Pelvic organ prolapse is a downward descent of female pelvic organs, including the bladder, uterus and the small or large bowel, resulting in protrusion of the vagina, uterus, or both. Prolapse development can be attributed to several factors, including vaginal child birth, advancing age and obesity. Vaginal delivery, hysterectomy, chronic straining, normal aging and abnormalities of connective tissue or connective-tissue repair predispose some women to disruption, stretching or dysfunction of the connective-tissue attachments of the vagina, resulting in prolapse.
Four main types of pelvic organ prolapse can occur:
- When the protrusion involves the front (anterior wall) of the vagina and bladder, the condition is called a cystocele or "dropped bladder."
- When the back (posterior wall) of the vagina and rectum are involved, the condition is called a rectocele.
- When the upper portion of the vaginal wall and small bowel are involved the condition is called an enterocele.
- When the uterus descends downward, the presentation is called uterine prolapse.
Cleveland Clinic's gynecologic surgeons offer a variety of treatments designed to optimize each individual patient's results and restore normal function of the pelvic floor.
Normal Pelvic Anatomy
Established risk factors include:
- Vaginal delivery
- Advancing age
Potential risk factors include:
- Pregnancy (irrespective of mode of delivery)
- Forceps delivery
- Young age at first delivery
- Prolonged second stage of labor (pushing)

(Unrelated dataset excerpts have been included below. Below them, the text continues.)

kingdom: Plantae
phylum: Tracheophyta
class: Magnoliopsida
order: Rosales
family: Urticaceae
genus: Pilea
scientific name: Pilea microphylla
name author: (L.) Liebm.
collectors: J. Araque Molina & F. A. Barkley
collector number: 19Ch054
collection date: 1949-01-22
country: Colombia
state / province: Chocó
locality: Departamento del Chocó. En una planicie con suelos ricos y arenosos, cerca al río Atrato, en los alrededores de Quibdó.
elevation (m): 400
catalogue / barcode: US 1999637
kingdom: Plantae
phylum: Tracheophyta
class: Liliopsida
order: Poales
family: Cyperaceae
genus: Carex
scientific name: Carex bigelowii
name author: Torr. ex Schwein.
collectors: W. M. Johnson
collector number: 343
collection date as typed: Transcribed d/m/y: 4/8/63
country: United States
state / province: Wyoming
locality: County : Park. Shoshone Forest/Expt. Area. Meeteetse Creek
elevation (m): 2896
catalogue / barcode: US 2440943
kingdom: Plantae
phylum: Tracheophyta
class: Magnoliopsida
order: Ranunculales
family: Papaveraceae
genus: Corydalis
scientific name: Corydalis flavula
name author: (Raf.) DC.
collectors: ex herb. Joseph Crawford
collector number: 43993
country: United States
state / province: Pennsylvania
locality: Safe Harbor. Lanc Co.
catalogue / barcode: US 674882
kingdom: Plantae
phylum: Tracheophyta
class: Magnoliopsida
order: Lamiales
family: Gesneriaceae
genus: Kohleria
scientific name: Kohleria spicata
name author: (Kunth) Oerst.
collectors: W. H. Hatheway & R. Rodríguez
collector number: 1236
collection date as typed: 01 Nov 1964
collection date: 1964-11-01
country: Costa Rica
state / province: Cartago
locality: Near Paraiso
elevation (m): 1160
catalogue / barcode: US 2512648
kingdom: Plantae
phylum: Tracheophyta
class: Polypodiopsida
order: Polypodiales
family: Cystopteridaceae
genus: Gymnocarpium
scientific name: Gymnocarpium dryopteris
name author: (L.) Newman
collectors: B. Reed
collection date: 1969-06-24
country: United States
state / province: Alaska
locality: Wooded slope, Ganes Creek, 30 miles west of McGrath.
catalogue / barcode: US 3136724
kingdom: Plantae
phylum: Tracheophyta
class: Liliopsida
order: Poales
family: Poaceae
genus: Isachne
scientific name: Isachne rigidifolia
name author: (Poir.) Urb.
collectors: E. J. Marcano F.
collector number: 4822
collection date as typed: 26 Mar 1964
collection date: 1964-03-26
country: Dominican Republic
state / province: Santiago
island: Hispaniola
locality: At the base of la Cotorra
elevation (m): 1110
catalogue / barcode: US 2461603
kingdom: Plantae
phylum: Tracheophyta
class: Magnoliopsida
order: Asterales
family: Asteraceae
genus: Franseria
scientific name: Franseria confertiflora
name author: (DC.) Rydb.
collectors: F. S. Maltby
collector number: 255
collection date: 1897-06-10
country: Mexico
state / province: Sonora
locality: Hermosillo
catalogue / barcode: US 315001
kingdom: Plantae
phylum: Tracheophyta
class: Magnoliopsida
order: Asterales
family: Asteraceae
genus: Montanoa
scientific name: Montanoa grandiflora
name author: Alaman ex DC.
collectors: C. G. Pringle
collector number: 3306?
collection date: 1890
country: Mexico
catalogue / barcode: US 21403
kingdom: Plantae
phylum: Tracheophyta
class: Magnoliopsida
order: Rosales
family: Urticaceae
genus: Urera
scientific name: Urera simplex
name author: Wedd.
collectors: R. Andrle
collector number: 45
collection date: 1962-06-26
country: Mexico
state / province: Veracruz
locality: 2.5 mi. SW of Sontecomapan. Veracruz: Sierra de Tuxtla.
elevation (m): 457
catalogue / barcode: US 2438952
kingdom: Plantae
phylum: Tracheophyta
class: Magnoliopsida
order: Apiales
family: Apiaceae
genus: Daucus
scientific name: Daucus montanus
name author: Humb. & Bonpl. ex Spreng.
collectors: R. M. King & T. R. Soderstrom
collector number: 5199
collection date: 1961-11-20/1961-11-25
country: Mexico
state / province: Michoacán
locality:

- Infant birthweight > 4,500 g
- Shape or orientation of bony pelvis
- Family history of pelvic organ prolapse
- Race or ethnic origin
- Occupations entailing heavy lifting
- Connective-tissue disorders
- Previous hysterectomy
- Selective estrogen-receptor modulators
Typical symptoms in women with pelvic organ prolapse:
- Sensation of a bulge or protrusion
- Seeing or feeling a bulge or protrusion
- Weak or prolonged urinary stream
- Feeling of incomplete emptying
- Manual reduction of prolapse to start or complete voiding
- Position change to start or complete voiding
- Incontinence of flatus, or liquid or solid stool
- Feeling of incomplete emptying
- Straining during defecation
- Urgency to defecate
- Digital evacuation to complete defecation
- Splinting, or pushing on or around the vagina or perineum, to start of complete defecation
- Dyspareunia (painful sexual intercourse)
- Decreased sexual desire due to decreased body image associated with prolapse
Women have several options to treating pelvic organ prolapse. Listed below are explanations of those offered by Cleveland Clinic staff.
Pelvic floor physical therapy is offered by specially trained physical therapists to strengthen the pelvic floor muscles, which are the foundation of lifelong pelvic organ support.
Pessary use is the only currently available, non-surgical intervention for women with pelvic organ prolapse. These devices are inserted into the vagina to reduce prolapse inside the vagina, to provide support to related pelvic structures, and to relieve pressure on the bladder and bowel. Approximately 20 different types of pessaries are available, made either of silicone or plastic. Use of these devices has been reserved for patients with symptomatic pelvic organ prolapse who decline surgery, are poor surgical candidates because of medical conditions or who need temporary relief of pregnancy-related prolapse or incontinence.
Gynecologists fit a patient's pessary based on the nature and extent of the prolapse and the patient's cognitive status, manual dexterity and level of sexual activity. The size of the vagina is estimated and the appropriate size and shape of pessary is inserted such that the prolapse is effectively reduced and the woman is comfortable with the device in place. Follow-up visits are necessary to ensure the pessary is functioning effectively. The most common side effects are vaginal discharge and odor.
Reconstructive surgery for prolapse aims to correct the prolapsed vagina while maintaining (or improving) vaginal sexual function and relieving any associated pelvic symptoms. Surgery can be undertaken by either an abdominal, laparoscopic (with or without robotic assistance) or vaginal route.
The abdominal sacrocolpopexy can be done through an abdominal incision, laparoscopically, and robotically and suspends the upper vagina with synthetic mesh.
For prolapse repairs that are performed vaginally, the surgeon attaches either the upper vagina or cervix to the ligament between the ischial spine and the sacrum (sacrospinous ligament) or to the ligaments between the sacrum and uterus (uterosacral ligaments).
An alternative to reconstructive surgery is obliterative surgery, which closes off the vaginal canal either partially or totally. This procedure is typically reserved for women who are no longer sexually active.